What to work on: Report every line below that holds the word "shoulder".

Source data:
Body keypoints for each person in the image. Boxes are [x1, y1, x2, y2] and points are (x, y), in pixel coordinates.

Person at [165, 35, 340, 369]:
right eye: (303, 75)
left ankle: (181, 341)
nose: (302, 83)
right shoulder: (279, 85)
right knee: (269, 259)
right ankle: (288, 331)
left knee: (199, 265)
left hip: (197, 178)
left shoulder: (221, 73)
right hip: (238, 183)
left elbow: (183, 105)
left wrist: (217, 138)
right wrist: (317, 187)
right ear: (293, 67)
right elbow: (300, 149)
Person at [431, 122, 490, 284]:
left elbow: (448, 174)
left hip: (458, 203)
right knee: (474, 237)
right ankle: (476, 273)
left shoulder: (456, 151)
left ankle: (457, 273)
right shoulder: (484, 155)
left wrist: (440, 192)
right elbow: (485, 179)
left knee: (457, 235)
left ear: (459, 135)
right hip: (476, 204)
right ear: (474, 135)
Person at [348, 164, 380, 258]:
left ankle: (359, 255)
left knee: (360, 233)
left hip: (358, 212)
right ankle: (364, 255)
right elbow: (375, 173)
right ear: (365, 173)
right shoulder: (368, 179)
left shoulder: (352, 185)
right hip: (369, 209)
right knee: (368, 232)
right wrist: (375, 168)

...

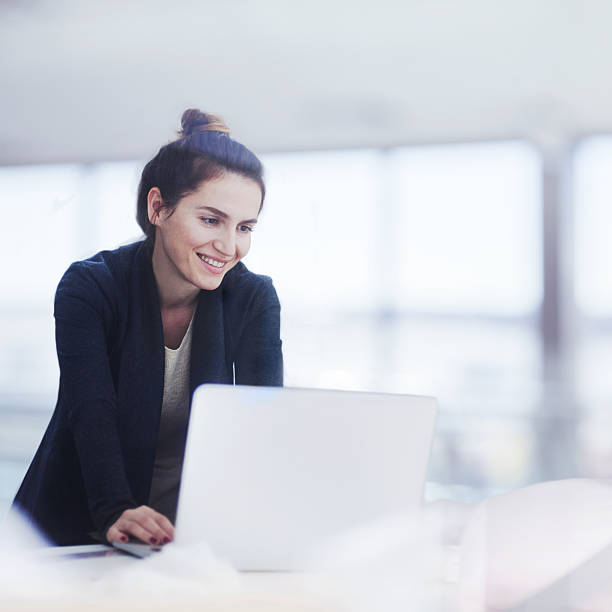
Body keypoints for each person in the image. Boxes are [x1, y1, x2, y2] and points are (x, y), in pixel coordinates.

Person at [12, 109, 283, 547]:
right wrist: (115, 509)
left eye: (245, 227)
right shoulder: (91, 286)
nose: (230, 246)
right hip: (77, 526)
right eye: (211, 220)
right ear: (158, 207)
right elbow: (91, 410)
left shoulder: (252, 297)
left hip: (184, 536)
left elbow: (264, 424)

Answer to this exercise:
right shoulder: (279, 85)
left shoulder: (221, 73)
left shoulder: (456, 151)
right shoulder: (484, 155)
right shoulder: (368, 179)
left shoulder: (352, 185)
right shoulder: (91, 286)
left shoulder: (252, 297)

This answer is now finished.